2. A cutter as in claim 1 in which said supply means comprise a flexible hose and means to attach said flexible hose to said hollow drive shaft.

3. A cutter as in claim 2 in which said control means comprise:

a frame mounted within said housing, said frame being provided with two generally parallel longitudinally-extending surfaces, said flexible hose passing longitudinally through said frame and between said surfaces;

spring means disposed against one of said surfaces of said frame and adapted normally to contact said flexible hose and pinch the same against the other of said surfaces; and means selectively to urge said spring means away from said other of said surfaces to permit a vacuum to be drawn through said hose to said interior of said drive shaft.

4. A cutter as in claim 3 in which said selective means comprise:

a knob, said knob having a depending portion extending into said housing, said depending portion having a slot therethrough; and

an arm pivotally supported at one end on said frame, the other end of said arm being received in said slot, said arm being adapted to contact said spring means and press the same away from said other of said surfaces.

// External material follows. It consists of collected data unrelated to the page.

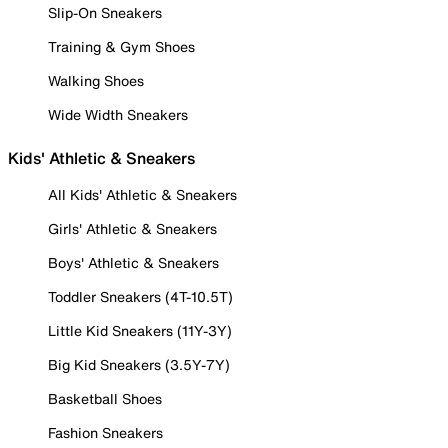
Slip-On Sneakers
Training & Gym Shoes
Walking Shoes
Wide Width Sneakers
Kids' Athletic & Sneakers
All Kids' Athletic & Sneakers
Girls' Athletic & Sneakers
Boys' Athletic & Sneakers
Toddler Sneakers (4T-10.5T)
Little Kid Sneakers (11Y-3Y)
Big Kid Sneakers (3.5Y-7Y)
Basketball Shoes
Fashion Sneakers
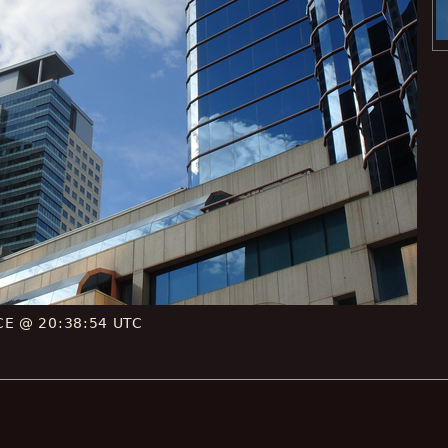
 CE @ 20:38:54 UTC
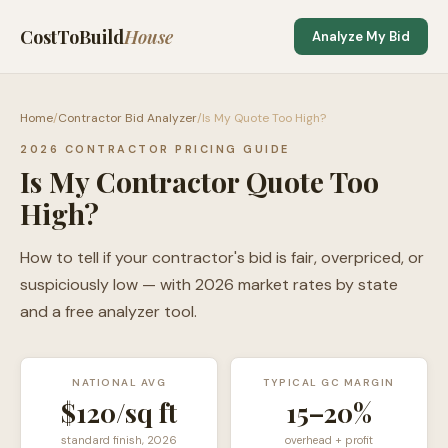
CostToBuild
House
Analyze My Bid
Home
/
Contractor Bid Analyzer
/
Is My Quote Too High?
2026 CONTRACTOR PRICING GUIDE
Is My Contractor Quote Too
High?
How to tell if your contractor's bid is fair, overpriced, or
suspiciously low — with 2026 market rates by state
and a free analyzer tool.
NATIONAL AVG
TYPICAL GC MARGIN
$120/sq ft
15–20%
standard finish, 2026
overhead + profit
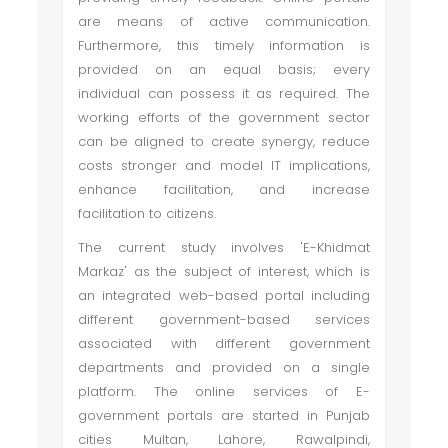
are means of active communication.
Furthermore, this timely information is
provided on an equal basis; every
individual can possess it as required. The
working efforts of the government sector
can be aligned to create synergy, reduce
costs stronger and model IT implications,
enhance facilitation, and increase
facilitation to citizens.
The current study involves 'E-Khidmat
Markaz' as the subject of interest, which is
an integrated web-based portal including
different government-based services
associated with different government
departments and provided on a single
platform. The online services of E-
government portals are started in Punjab
cities Multan, Lahore, Rawalpindi,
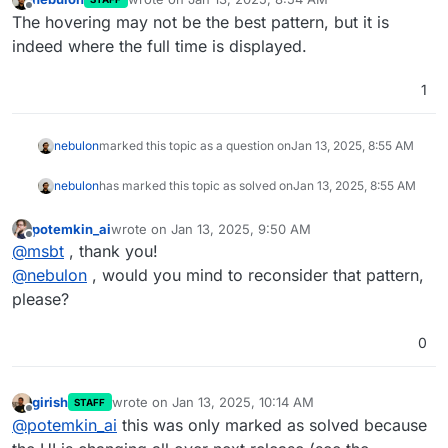
last edited by
Offline
The hovering may not be the best pattern, but it is
indeed where the full time is displayed.
1
nebulon
marked this topic as a question on
Jan 13, 2025, 8:55 AM
nebulon
has marked this topic as solved on
Jan 13, 2025, 8:55 AM
potemkin_ai
wrote on
Jan 13, 2025, 9:50 AM
last edited by
Offline
@
msbt
, thank you!
@
nebulon
, would you mind to reconsider that pattern,
please?
0
girish
wrote on
Jan 13, 2025, 10:14 AM
STAFF
last edited by
Offline
@
potemkin_ai
this was only marked as solved because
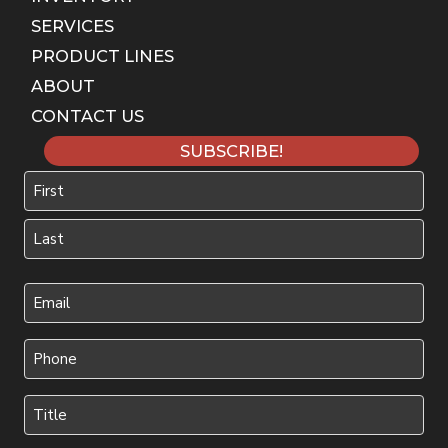
SERVICES
PRODUCT LINES
ABOUT
CONTACT US
SUBSCRIBE!
Name
First
Last
Your
Email
(Required)
Phone
(Required)
Title
(Required)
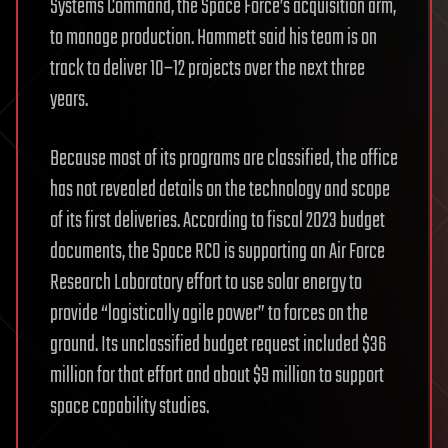
Systems Command, the Space Force’s acquisition arm,
to manage production. Hammett said his team is on
track to deliver 10–12 projects over the next three
years.
Because most of its programs are classified, the office
has not revealed details on the technology and scope
of its first deliveries. According to fiscal 2023 budget
documents, the Space RCO is supporting an Air Force
Research Laboratory effort to use solar energy to
provide “logistically agile power” to forces on the
ground. Its unclassified budget request included $36
million for that effort and about $9 million to support
space capability studies.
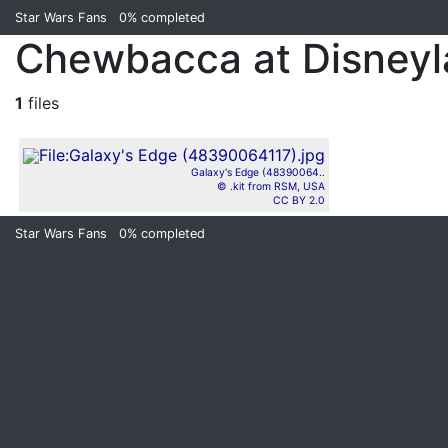
Star Wars Fans
0%
completed
Chewbacca at Disney
1
files
Galaxy's Edge (48390064..
© .kit from RSM, USA
CC BY 2.0
Star Wars Fans
0%
completed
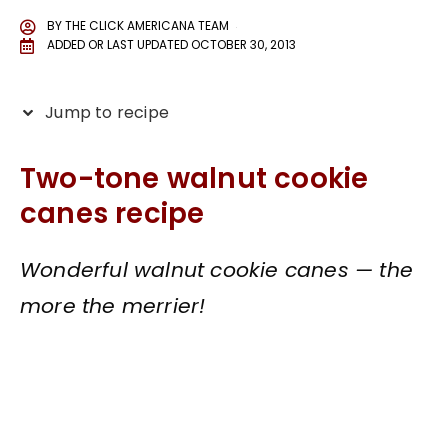
BY
THE CLICK AMERICANA TEAM
ADDED OR LAST UPDATED
OCTOBER 30, 2013
Jump to recipe
Two-tone walnut cookie
canes recipe
Wonderful walnut cookie canes — the
more the merrier!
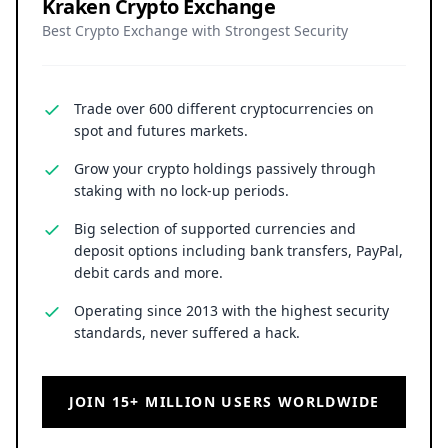
Kraken Crypto Exchange
Best Crypto Exchange with Strongest Security
Trade over 600 different cryptocurrencies on
spot and futures markets.
Grow your crypto holdings passively through
staking with no lock-up periods.
Big selection of supported currencies and
deposit options including bank transfers, PayPal,
debit cards and more.
Operating since 2013 with the highest security
standards, never suffered a hack.
JOIN 15+ MILLION USERS WORLDWIDE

5. The cutter of claim 1 further comprising a hollow coupling disposed between said drive shaft and said inner cutter, said coupling being attachable to said inner cutter, said drive shaft being received within said coupling to rotate the same and thereby to rotate said inner cutter.

6. The cutter of claim 5 further comprising a helical spring encircling said coupling, one end of said spring being retained against said housing, the other end of said spring contacting the proximal end of said inner cutter to urge the same against said other end of said external cutter.

7. The cutter of claim 5 further comprising a flange on said coupling to maintain an airtight seal between said coupling and said inner cutter.